Special features related to policy
The minimum age to invest in this scheme should be 19 years and maximum 45 years. In Sumangal scheme you get two options. You can take this scheme for 15 years or 20 years. If you take a 15-year policy, then the insured will get 20-20 percent money back on completion of 6 years, 9 years and 12 years. At the same time, the remaining 40 percent of the money will be given along with the bonus on maturity. Whereas, on taking the policy for 20 years, the investor will be given 20-20 percent money over a period of 8 years, 12 years and 16 years. The remaining 40 percent of the money will be given at maturity with a bonus.
How is the deal of profit
If a person takes a policy for 20 years at the age of 25 and has a sum assured of Rs 10 lakh, then he will have to pay a premium of Rs 4150 every month, that is, he will have to save about Rs 138 daily. Since under the policy, you will get 20-20 percent in the 8th, 12th and 16th year i.e. around 2 – 2 lakh rupees.

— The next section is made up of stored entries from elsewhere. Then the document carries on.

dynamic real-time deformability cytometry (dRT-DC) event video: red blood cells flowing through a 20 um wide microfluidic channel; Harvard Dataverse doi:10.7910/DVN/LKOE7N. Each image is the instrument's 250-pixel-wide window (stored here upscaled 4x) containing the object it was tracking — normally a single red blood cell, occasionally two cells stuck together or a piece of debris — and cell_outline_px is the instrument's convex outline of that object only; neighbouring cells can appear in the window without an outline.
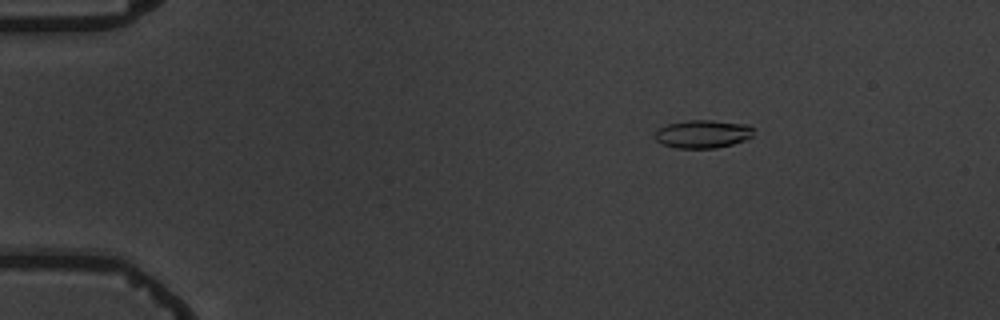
{"species": "common noctule bat (a hibernating species)", "species_latin": "Nyctalus noctula", "temperature_condition": "warm", "stored_images_in_passage": 5, "camera_frame_rate_fps": 3000, "um_per_image_px": 0.085, "animal": {"sex": "male", "body_mass_g": 19.5, "forearm_length_mm": 54.6}, "frame": {"image": 1, "passage_image": 1, "time_ms": 0.0, "image_size_px": [1000, 320], "cell_outline_px": [[752, 136], [744, 140], [732, 144], [716, 148], [676, 148], [664, 144], [656, 140], [656, 132], [660, 128], [668, 124], [688, 120], [712, 120], [748, 124], [752, 128]], "centroid_in_image_um": [59.75, 11.38], "position_along_channel_um": 25.2, "area_um2": 15.95}}
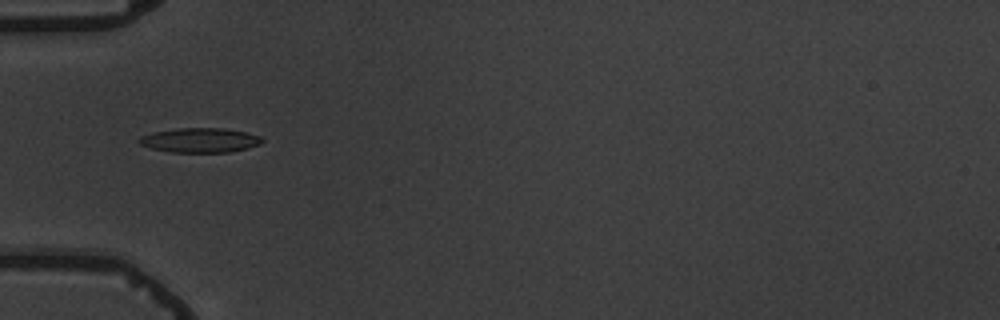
{"frame": {"image": 2, "passage_image": 4, "time_ms": 3.333, "image_size_px": [1000, 320], "cell_outline_px": [[264, 140], [260, 144], [248, 148], [228, 152], [172, 152], [152, 148], [140, 144], [136, 140], [140, 136], [152, 132], [180, 128], [224, 128], [244, 132], [260, 136]], "centroid_in_image_um": [16.98, 11.91], "position_along_channel_um": 68.0, "area_um2": 17.51}}
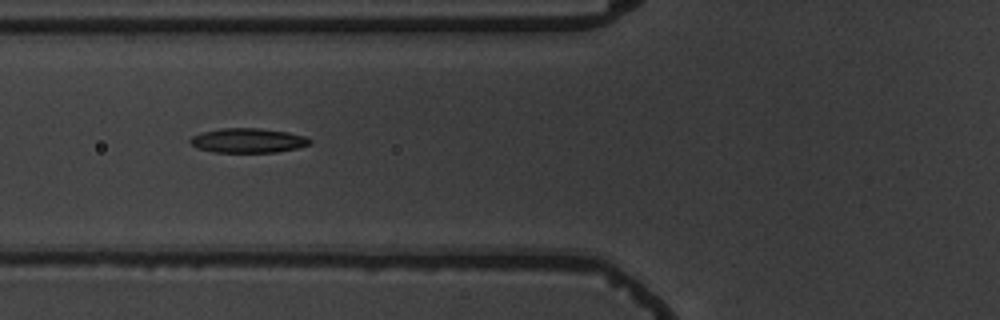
{"frame": {"image": 3, "passage_image": 5, "time_ms": 4.333, "image_size_px": [1000, 320], "cell_outline_px": [[312, 144], [296, 148], [276, 152], [212, 152], [196, 148], [188, 140], [192, 136], [204, 132], [220, 128], [260, 128], [288, 132], [304, 136], [312, 140]], "centroid_in_image_um": [21.08, 11.94], "position_along_channel_um": 104.7, "area_um2": 17.11}}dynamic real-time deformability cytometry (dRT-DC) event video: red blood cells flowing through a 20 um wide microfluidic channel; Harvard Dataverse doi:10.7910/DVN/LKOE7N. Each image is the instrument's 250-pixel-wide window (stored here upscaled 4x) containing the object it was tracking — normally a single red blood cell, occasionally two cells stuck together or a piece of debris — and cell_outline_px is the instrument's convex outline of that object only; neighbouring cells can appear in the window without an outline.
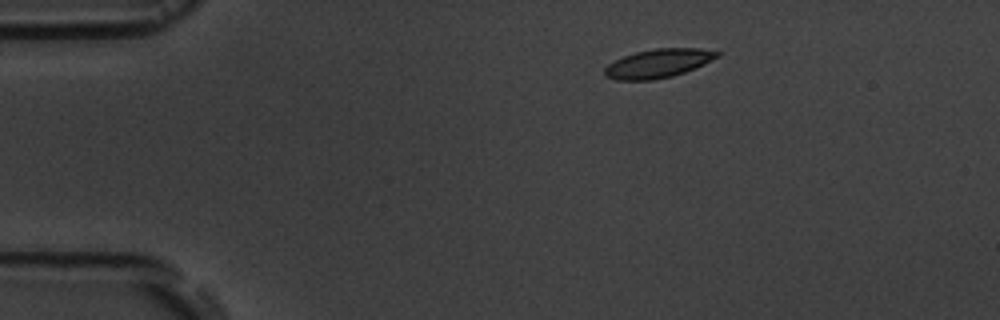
{"species": "common noctule bat (a hibernating species)", "species_latin": "Nyctalus noctula", "temperature_condition": "room temperature", "stored_images_in_passage": 6, "camera_frame_rate_fps": 3000, "um_per_image_px": 0.085, "animal": {"sex": "male", "body_mass_g": 19.5, "forearm_length_mm": 54.6}, "frame": {"image": 1, "passage_image": 6, "time_ms": 6.667, "image_size_px": [1000, 320], "cell_outline_px": [[720, 56], [704, 64], [684, 72], [672, 76], [652, 80], [616, 80], [604, 76], [604, 68], [608, 64], [624, 56], [636, 52], [656, 48], [700, 48], [720, 52]], "centroid_in_image_um": [55.94, 5.39], "position_along_channel_um": 29.1, "area_um2": 18.79}}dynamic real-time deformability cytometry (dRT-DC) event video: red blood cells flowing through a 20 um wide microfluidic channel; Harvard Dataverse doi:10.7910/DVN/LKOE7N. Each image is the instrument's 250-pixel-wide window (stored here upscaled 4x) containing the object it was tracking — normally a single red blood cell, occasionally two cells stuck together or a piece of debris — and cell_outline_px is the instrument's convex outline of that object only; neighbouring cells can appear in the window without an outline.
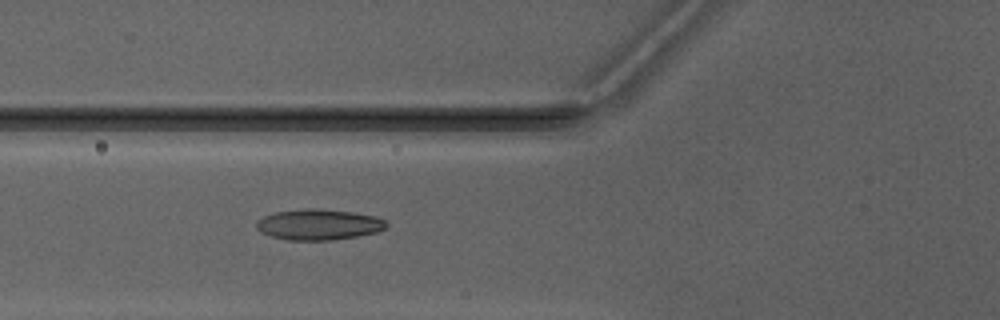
{"species": "Egyptian fruit bat (a non-hibernating species)", "species_latin": "Rousettus aegyptiacus", "temperature_condition": "warm", "stored_images_in_passage": 2, "camera_frame_rate_fps": 3000, "um_per_image_px": 0.085, "animal": {"sex": "male"}, "frame": {"image": 1, "passage_image": 2, "time_ms": 1.0, "image_size_px": [1000, 320], "cell_outline_px": [[388, 228], [376, 232], [356, 236], [332, 240], [288, 240], [268, 236], [260, 232], [256, 228], [256, 220], [264, 216], [276, 212], [304, 208], [316, 208], [352, 212], [376, 216], [384, 220], [388, 224]], "centroid_in_image_um": [27.07, 19.08], "position_along_channel_um": 98.7, "area_um2": 23.47}}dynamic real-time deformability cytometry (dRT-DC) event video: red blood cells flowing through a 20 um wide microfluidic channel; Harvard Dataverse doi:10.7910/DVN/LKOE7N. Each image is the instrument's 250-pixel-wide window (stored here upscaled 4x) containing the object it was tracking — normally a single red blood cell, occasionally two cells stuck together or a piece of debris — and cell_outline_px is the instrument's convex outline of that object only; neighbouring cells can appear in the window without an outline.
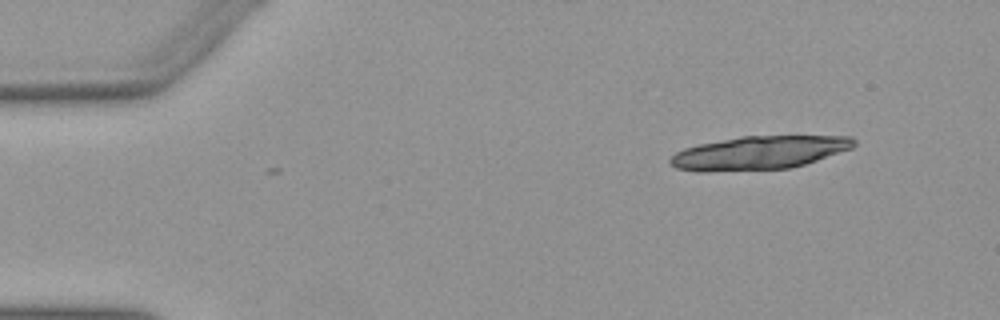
{"species": "Egyptian fruit bat (a non-hibernating species)", "species_latin": "Rousettus aegyptiacus", "temperature_condition": "warm", "stored_images_in_passage": 2, "camera_frame_rate_fps": 3000, "um_per_image_px": 0.085, "animal": {"sex": "female"}, "frame": {"image": 1, "passage_image": 2, "time_ms": 0.333, "image_size_px": [1000, 320], "cell_outline_px": [[856, 144], [852, 148], [792, 168], [708, 172], [696, 172], [676, 168], [668, 160], [676, 152], [684, 148], [700, 144], [744, 136], [852, 136], [856, 140]], "centroid_in_image_um": [64.51, 12.99], "position_along_channel_um": 20.5, "area_um2": 35.66}}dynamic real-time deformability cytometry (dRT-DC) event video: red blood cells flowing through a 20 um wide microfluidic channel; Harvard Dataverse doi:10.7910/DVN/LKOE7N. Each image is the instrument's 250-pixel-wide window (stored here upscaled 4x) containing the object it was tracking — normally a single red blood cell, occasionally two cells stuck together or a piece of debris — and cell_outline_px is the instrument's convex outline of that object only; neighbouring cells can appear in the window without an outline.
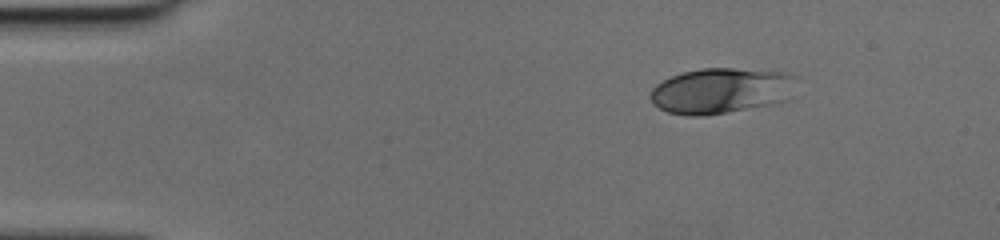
{"species": "human", "species_latin": "Homo sapiens", "temperature_condition": "cold", "stored_images_in_passage": 43, "camera_frame_rate_fps": 3000, "um_per_image_px": 0.085, "donor": {"sex": "female"}, "frame": {"image": 1, "passage_image": 1, "time_ms": 0.0, "image_size_px": [1000, 240], "cell_outline_px": [[796, 76], [788, 100], [772, 104], [700, 116], [688, 116], [668, 112], [652, 104], [648, 96], [652, 88], [656, 84], [672, 76], [684, 72], [700, 68], [732, 68], [788, 72]], "centroid_in_image_um": [61.26, 7.7], "position_along_channel_um": 23.7, "area_um2": 38.78}}
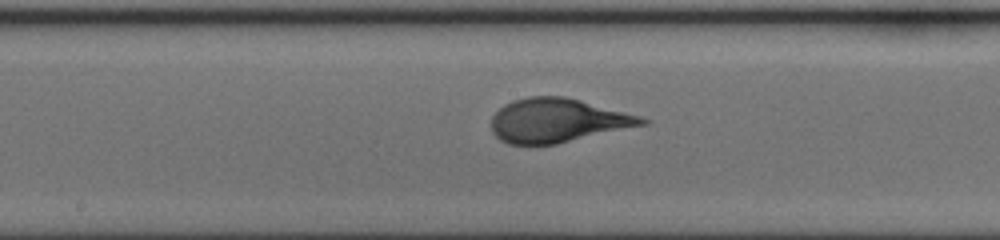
{"frame": {"image": 2, "passage_image": 20, "time_ms": 6.333, "image_size_px": [1000, 240], "cell_outline_px": [[652, 120], [648, 124], [556, 144], [508, 144], [500, 140], [492, 132], [492, 116], [504, 104], [512, 100], [528, 96], [564, 96], [580, 100], [640, 116]], "centroid_in_image_um": [47.39, 10.24], "position_along_channel_um": 200.8, "area_um2": 38.49}}
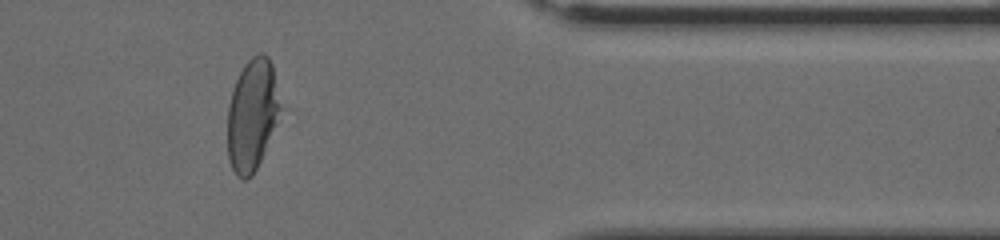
{"frame": {"image": 3, "passage_image": 35, "time_ms": 11.333, "image_size_px": [1000, 240], "cell_outline_px": [[280, 108], [260, 160], [252, 176], [248, 180], [240, 180], [236, 176], [228, 160], [228, 104], [236, 80], [244, 64], [252, 56], [260, 52], [264, 52], [268, 56], [272, 64], [280, 104]], "centroid_in_image_um": [21.39, 9.75], "position_along_channel_um": 390.0, "area_um2": 33.76}}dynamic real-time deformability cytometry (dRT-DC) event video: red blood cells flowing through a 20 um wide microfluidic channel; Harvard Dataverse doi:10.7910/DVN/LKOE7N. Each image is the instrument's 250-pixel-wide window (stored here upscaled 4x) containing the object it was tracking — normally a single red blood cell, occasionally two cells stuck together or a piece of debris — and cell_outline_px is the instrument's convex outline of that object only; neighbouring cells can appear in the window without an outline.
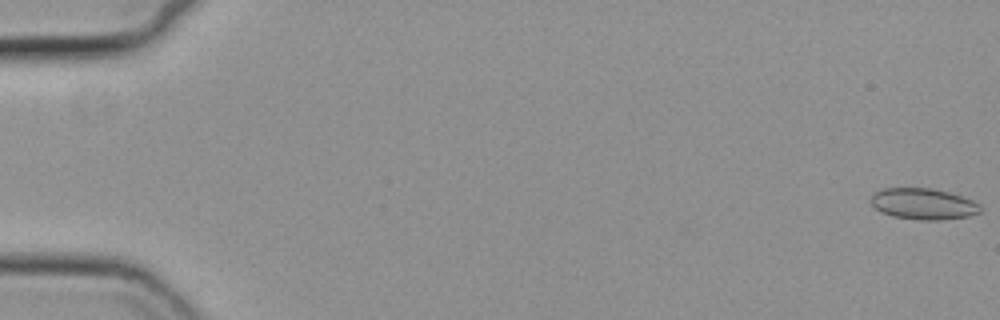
{"species": "common noctule bat (a hibernating species)", "species_latin": "Nyctalus noctula", "temperature_condition": "cold", "stored_images_in_passage": 57, "camera_frame_rate_fps": 3000, "um_per_image_px": 0.085, "animal": {"sex": "female", "body_mass_g": 19.3, "forearm_length_mm": 54.1}, "frame": {"image": 1, "passage_image": 1, "time_ms": 0.0, "image_size_px": [1000, 320], "cell_outline_px": [[984, 208], [980, 212], [968, 216], [940, 220], [920, 220], [892, 216], [876, 208], [868, 200], [872, 192], [884, 188], [932, 188], [948, 192], [972, 200], [980, 204]], "centroid_in_image_um": [78.47, 17.32], "position_along_channel_um": 6.5, "area_um2": 20.0}}
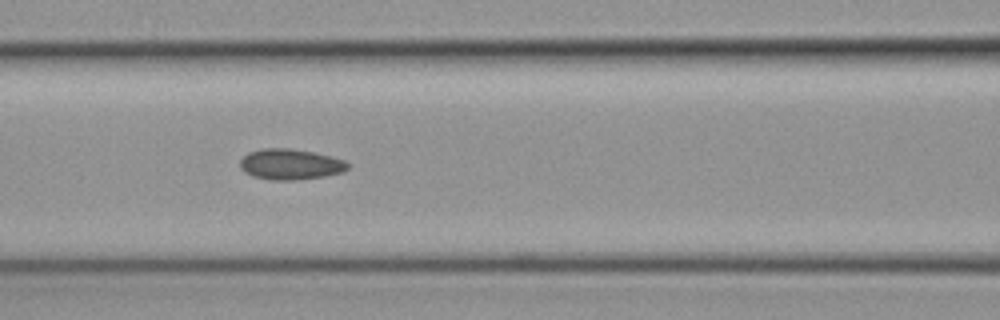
{"frame": {"image": 2, "passage_image": 26, "time_ms": 8.333, "image_size_px": [1000, 320], "cell_outline_px": [[348, 168], [344, 172], [324, 176], [296, 180], [268, 180], [252, 176], [244, 172], [240, 168], [240, 160], [248, 152], [264, 148], [292, 148], [332, 156], [344, 160], [348, 164]], "centroid_in_image_um": [24.66, 13.97], "position_along_channel_um": 141.9, "area_um2": 19.42}}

After this, in the 20th year, 4 lakh rupees will also be given in the form of sum assured. On this, a bonus of Rs. 65 per year will also be charged. In such a situation, the annual bonus on the sum assured of 10 lakh rupees was 65000 rupees. That is, the annual bonus is 65000 x 20 = Rs. 13,00,000 lakhs. In this case, you will get about 23 lakh rupees in this scheme.